**Saved data entries**.

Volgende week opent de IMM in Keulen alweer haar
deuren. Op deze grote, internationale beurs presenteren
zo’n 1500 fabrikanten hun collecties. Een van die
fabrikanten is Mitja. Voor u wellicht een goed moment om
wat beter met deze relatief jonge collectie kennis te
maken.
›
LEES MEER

==

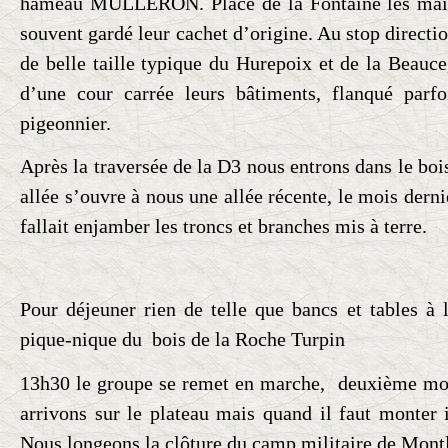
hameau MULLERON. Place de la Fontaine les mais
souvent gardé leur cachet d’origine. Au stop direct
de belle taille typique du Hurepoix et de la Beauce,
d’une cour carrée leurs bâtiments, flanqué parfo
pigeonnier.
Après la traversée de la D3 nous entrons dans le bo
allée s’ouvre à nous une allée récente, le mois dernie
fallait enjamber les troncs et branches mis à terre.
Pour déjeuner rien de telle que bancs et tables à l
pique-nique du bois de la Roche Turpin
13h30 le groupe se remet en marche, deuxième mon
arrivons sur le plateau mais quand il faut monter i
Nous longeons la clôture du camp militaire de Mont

**What the task requires**. Your answer should consist of each line of the data above in which the word "fabrikanten" occurs.

**Answer to the problem**.
zo’n 1500 fabrikanten hun collecties. Een van die
fabrikanten is Mitja. Voor u wellicht een goed moment om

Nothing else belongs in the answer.